Hi gmtnation crew well I did everything I could do to fix it my self, when I first got my envoy I ran it for like 600 miles and the change engine soon light came on when I took the sparkplugs off I checked the calibration on those and it was 0.050 so I said let me double check before I install the new one I called a local parts store and I was told 0.042 and I also googled it,and the same thing 0.042 so my final disunion was to go ahead and gap them at 0.042 the engine was smooth even better then it was before and notice better MPG,so last night I dicided what the hell I will gap the plugs at 0.050 so last night I took it for a drive and needed some has so I added some Lucas has treatment filled up the tank and it ran,great but then the check engine light came on again is started misfiring again but this time waaaaay much less then before so I guess now IM going to replace the ignition cool #6 in which it had the new one cause I swap them before I took it to get scanned to see if the misfire problem was gonna be #2 but no the scanner said #6 so I said fu«» IM going to buy a new today hopefully it will fix the problem now thank you All gmtnation for giving me ideas and advise on this issue I can't complain I've learned alot :thumbsup:
 
Hi everybody GMTNATION CREW . WELL im having trouble with my ignition coil #2 i took it to get scanned and thats the code that pop up so i replace it with a pepboy brand coil and the misfire kept on going didnt change a bit, took it back got it scanned again and this time ingnition #6 pop up hmm so i swapt the coils the new one to number six and the six to number 2 took it back and still misfired #6 i told the guy #6 has a new coil why would the misfire still be there well they couldn't anwser the question cause they would have to charged me anyways i took off the new coil brought it back got a new one installed it on #2 went back to pepboys again and misfire on #2 so now im stuck iin between all of that labor i installed new ac delco sparkpl checked for vacum leaks fi found non so im thinking maybe the fuel injector please help im confuse and dont know what to do now thank you.
 
$outhCentral said:
Hi everybody GMTNATION CREW . WELL im having trouble with my ignition coil #2 i took it to get scanned and thats the code that pop up so i replace it with a pepboy brand coil and the misfire kept on going didnt change a bit, took it back got it scanned again and this time ingnition #6 pop up hmm so i swapt the coils the new one to number six and the six to number 2 took it back and still misfired #6 i told the guy #6 has a new coil why would the misfire still be there well they couldn't anwser the question cause they would have to charged me anyways i took off the new coil brought it back got a new one installed it on #2 went back to pepboys again and misfire on #2 so now im stuck iin between all of that labor i installed new ac delco sparkpl checked for vacum leaks fi found non so im thinking maybe the fuel injector please help im confuse and dont know what to do now thank you.

Try swapping the alleged bad coil with coil 1 or coil 3, see if the code follows the bad coil.

Stick with ACDelco coils if you need replacements.
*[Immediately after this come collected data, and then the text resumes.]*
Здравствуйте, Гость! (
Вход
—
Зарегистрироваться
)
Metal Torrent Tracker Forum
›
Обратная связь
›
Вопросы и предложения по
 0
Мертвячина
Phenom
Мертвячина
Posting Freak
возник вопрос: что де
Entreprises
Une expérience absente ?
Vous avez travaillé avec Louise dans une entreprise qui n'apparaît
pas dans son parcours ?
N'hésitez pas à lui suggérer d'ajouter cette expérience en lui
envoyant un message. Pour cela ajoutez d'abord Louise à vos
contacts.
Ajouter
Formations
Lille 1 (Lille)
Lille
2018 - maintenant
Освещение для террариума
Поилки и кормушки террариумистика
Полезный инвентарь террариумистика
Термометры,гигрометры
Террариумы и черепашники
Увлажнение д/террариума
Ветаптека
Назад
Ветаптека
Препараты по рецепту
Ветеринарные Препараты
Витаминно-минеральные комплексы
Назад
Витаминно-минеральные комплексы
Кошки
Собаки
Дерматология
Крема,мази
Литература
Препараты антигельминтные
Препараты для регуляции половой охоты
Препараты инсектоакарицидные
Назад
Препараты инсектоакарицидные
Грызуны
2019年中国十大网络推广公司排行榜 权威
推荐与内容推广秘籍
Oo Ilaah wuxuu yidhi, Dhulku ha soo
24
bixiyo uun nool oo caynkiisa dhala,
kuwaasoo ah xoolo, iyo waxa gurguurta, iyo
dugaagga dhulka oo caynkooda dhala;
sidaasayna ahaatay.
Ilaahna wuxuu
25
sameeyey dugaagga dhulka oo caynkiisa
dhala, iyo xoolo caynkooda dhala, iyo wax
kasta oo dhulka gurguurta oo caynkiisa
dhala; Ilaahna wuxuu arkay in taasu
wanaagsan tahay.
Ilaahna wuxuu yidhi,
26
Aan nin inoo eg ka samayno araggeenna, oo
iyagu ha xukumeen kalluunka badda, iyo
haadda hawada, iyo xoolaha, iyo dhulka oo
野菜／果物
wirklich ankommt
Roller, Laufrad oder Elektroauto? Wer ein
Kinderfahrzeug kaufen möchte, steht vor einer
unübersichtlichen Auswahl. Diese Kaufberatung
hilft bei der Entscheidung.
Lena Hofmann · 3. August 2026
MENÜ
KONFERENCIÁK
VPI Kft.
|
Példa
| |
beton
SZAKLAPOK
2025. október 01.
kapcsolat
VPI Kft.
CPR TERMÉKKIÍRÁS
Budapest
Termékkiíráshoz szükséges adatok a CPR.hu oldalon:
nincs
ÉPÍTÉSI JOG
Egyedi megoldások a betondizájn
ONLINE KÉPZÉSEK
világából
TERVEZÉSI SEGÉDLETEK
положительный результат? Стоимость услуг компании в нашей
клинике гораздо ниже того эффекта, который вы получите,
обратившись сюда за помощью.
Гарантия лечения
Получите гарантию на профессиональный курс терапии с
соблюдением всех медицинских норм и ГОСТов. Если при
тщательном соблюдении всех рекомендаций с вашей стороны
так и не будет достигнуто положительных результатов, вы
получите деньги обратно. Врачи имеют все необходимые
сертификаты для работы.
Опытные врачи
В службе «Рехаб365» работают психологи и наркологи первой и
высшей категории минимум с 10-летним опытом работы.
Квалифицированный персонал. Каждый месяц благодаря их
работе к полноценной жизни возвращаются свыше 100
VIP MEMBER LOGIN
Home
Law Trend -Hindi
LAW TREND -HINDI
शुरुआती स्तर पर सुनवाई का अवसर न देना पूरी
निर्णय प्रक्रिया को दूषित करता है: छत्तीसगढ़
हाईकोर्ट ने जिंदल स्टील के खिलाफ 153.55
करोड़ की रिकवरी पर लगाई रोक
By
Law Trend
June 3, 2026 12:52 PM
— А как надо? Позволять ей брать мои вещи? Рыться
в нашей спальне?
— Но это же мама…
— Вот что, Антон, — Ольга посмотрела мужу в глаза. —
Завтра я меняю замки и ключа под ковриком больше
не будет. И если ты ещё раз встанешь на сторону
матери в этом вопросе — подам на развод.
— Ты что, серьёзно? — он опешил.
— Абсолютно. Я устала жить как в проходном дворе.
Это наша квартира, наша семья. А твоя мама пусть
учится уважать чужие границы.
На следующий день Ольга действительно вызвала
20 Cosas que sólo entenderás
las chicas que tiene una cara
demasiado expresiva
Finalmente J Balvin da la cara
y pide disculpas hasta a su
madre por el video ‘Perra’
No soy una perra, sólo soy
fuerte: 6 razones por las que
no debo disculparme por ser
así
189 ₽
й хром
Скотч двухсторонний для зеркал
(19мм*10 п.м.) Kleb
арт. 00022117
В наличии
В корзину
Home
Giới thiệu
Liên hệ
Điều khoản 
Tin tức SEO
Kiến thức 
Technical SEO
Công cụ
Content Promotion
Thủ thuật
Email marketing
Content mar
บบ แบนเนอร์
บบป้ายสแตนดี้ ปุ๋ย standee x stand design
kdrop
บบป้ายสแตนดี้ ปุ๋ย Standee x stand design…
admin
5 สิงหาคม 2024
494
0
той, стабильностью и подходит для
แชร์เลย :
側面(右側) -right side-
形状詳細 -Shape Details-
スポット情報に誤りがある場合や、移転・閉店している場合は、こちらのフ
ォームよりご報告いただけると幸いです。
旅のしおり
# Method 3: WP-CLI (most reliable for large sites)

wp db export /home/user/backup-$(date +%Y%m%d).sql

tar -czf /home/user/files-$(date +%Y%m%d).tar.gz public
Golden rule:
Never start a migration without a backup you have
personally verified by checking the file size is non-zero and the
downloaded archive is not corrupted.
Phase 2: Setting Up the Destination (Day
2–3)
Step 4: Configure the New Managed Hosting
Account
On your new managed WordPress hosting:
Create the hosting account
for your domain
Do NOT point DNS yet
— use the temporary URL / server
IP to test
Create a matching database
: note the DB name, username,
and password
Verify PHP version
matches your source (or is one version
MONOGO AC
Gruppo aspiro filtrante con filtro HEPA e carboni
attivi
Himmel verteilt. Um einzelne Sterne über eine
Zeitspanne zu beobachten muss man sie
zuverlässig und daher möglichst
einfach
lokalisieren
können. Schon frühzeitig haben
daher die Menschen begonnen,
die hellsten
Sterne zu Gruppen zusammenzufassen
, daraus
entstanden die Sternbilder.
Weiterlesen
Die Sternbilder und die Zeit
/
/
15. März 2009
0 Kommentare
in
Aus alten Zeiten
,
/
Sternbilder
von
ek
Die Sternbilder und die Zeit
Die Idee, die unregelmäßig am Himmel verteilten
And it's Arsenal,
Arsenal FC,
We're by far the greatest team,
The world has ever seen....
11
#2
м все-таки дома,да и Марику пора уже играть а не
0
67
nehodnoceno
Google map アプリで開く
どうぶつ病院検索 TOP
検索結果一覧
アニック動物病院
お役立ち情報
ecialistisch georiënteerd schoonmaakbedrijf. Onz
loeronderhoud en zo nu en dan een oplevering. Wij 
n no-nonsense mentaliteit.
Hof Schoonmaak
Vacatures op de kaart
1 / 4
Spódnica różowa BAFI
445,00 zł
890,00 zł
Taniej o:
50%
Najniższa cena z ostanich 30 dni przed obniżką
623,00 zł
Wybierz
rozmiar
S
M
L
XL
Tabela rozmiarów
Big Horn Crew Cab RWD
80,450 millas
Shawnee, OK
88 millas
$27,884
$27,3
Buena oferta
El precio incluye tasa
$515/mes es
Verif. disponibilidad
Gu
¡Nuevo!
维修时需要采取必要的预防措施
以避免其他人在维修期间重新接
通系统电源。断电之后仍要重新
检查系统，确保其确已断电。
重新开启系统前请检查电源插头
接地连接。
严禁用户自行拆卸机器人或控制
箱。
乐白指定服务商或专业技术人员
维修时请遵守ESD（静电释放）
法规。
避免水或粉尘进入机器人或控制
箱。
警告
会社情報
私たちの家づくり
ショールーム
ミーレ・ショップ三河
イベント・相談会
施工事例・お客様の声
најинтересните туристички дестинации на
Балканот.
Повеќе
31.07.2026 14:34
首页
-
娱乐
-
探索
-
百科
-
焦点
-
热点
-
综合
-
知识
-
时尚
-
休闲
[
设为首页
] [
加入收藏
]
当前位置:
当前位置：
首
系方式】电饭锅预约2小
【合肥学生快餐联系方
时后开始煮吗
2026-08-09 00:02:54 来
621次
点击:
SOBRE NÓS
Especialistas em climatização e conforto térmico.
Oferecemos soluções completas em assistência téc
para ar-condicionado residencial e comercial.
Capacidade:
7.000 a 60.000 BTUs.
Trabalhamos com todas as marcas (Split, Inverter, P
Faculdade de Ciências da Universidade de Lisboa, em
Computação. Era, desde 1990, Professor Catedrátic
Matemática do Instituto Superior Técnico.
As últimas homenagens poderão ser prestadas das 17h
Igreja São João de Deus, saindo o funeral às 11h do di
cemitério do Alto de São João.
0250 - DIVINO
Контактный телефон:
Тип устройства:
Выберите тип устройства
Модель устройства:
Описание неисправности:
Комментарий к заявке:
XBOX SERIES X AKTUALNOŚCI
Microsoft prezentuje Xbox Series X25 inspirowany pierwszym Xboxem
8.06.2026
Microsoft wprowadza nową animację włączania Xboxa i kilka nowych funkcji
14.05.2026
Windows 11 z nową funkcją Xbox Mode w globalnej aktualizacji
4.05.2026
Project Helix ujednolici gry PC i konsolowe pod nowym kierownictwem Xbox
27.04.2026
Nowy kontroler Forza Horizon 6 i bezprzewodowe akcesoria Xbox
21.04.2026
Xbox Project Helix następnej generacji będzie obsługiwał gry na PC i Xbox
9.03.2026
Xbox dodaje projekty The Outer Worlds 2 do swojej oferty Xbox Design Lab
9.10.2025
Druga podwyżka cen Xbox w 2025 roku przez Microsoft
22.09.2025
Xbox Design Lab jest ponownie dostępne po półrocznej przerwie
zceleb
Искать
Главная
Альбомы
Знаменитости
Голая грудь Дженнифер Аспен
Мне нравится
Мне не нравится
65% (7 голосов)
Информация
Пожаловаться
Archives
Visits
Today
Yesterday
And buy yourself a code reader. You can get a basic one for less than $50. They're just as necessary as a ratchet for working on modern vehicles.
 
I don't think it's the injector or it would have stayed on 2 when you switched the coils, but it followed the coil.
 
MAY03LT said:
Since there has been a lot of work done to the engine recently, it could also be because at some point the key was on with the throttle body unplugged.
So what is the fix for this if that happened?
 
I don't think I will ever go to pep boys... just my 2 cents.. you should watch May03lt's video about diagnosing a misfire on YouTube that's how I tracked down my random misfire problem.